Thursday 27 January 2022

Been There

I wasn’t there, so I don’t know for sure, but when Paul visited the city of Corinth in the first century, I think he would have found a pretty cosmopolitan city for its day. The ancient city had largely been destroyed by the conquering Romans in the previous century, but it had been rebuilt as an administrative and trading centre, their provincial capital in Greece. The port brought goods and people from all over the Mediterranean. There would have been Greeks and Romans, some Jews, and likely others from different cultures. There would have been all ages of men, women and children from a variety of social and economic circumstances, government officials, business owners, soldiers, labourers, scholars and artists.


I wonder how Paul would have described them. I imagine, if someone had asked him, that he would have just said, well, they’re people. They have different ideas, different opinions. Some do well, some struggle, but they do the best they can.


I wonder, too, how many people there heard Paul talk about Jesus and teach what Jesus taught. And how many of them were inspired to create a community of followers of this Jesus and become People of the Way, as they were known then. I can’t imagine it was easy in a city like that, in an occupied state where anything that was perceived to challenge the status quo was brutally put down.


And I wonder, when Paul left Corinth, did he feel confident and hopeful for the people that had come together to share their lives in this new community.


However he felt when he left, sometime later he heard things weren’t going well at all.

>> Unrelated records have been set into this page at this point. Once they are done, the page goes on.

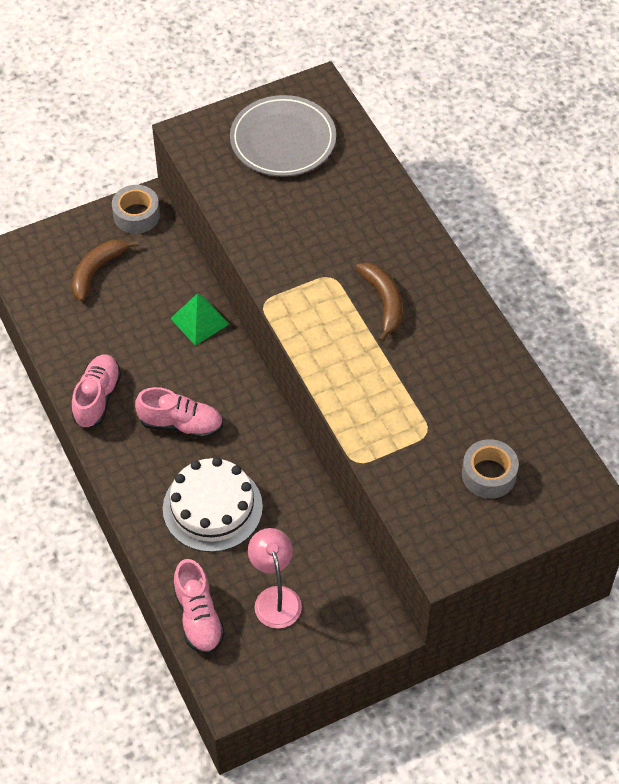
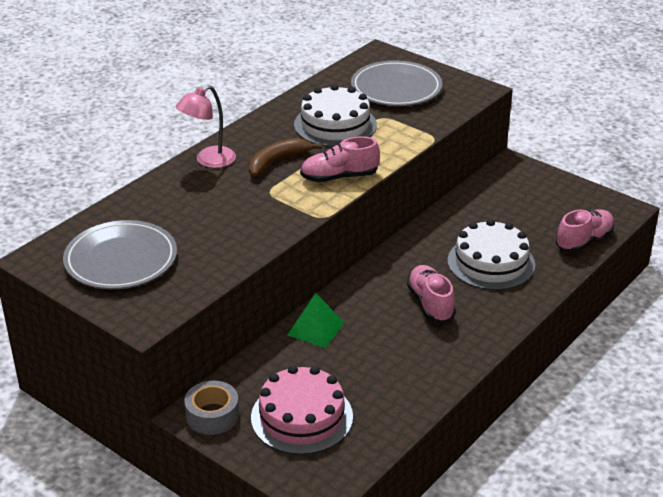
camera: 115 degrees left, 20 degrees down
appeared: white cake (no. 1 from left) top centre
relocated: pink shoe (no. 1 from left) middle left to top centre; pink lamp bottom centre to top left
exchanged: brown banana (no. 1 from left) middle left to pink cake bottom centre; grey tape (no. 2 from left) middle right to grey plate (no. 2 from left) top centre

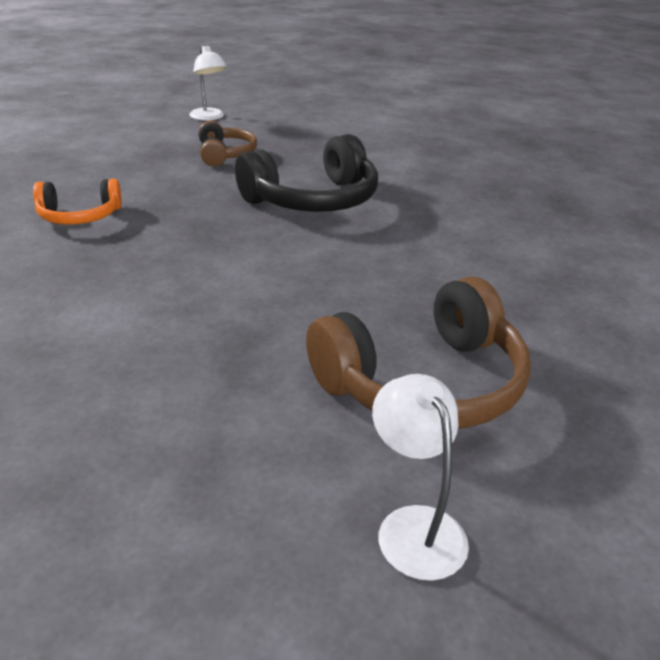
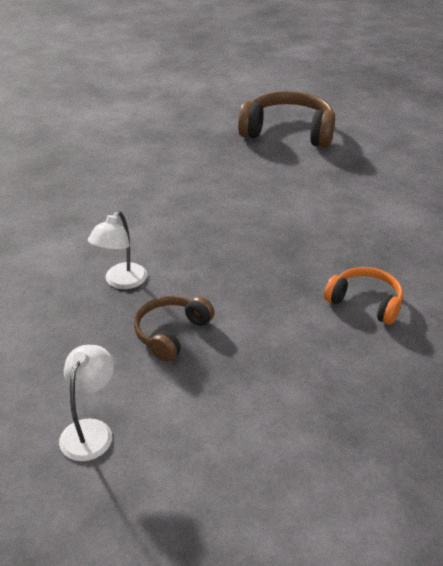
camera: 135 degrees left, 5 degrees up
missing: black headphones top centre
relocated: white lamp (no. 2 from left) bottom centre to middle left

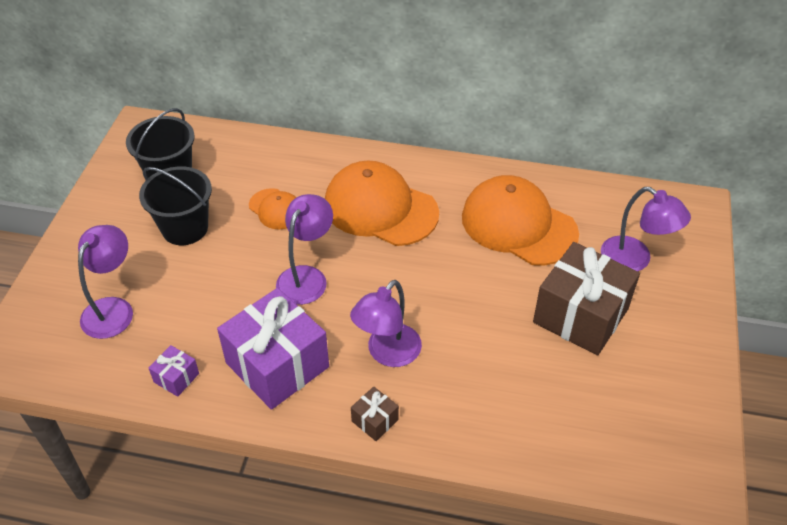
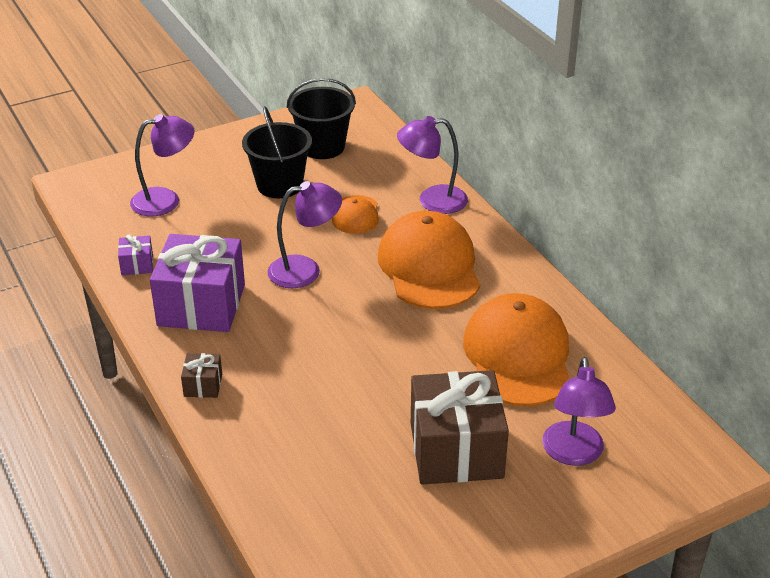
camera: 50 degrees right, 10 degrees down
relocated: purple lamp (no. 3 from left) centre to top centre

They weren’t embracing their diversity, they were struggling with economic and social issues that were dividing them, issues of authority and practices, issues of power and influence versus justice and equity. Common ground was hard to find, it seemed. Sharing the words and teachings of Jesus was a lot easier than putting them into practice.


So he wrote them a letter.


He had some ideas for how they might address some of the problems they were having, practical wisdom and suggestions for things they could do. And he reminded them that diversity is a great thing. From that one source of life that we know as God or the spirit, comes many gifts. Everyone has gifts, different gifts for different people, but we need them all to be a whole community. It’s like the body, he wrote. Creation is one body, the community is one body, but that common-unity is made by all of us together. We are the parts, the members, the vital organs that make up the body and every part is necessary and important to the whole. Wise words.


But then, it’s like he suddenly realized that wise words are still just words. And even following the words can be just superficial behaviour. Unless … so he wrote “I can speak with all the beauty and eloquence of an angel, but if it doesn’t come from love, it’s just noise. Whatever I do, however I do it, if there isn’t love behind it, it’s nothing.” Love is action of our very being: being patient, being kind, being generous, being humble, being true. It’s our being from the beginning and always, even beyond this life. In fact, says Paul, as important as faith and hope are, love is the most important.


In a world struggling with division, hate, hurt and oppression, begin with love. It’s your very being. Imagine how different you could make things, imagine how you could change the world. Paul could. He wrote us a letter.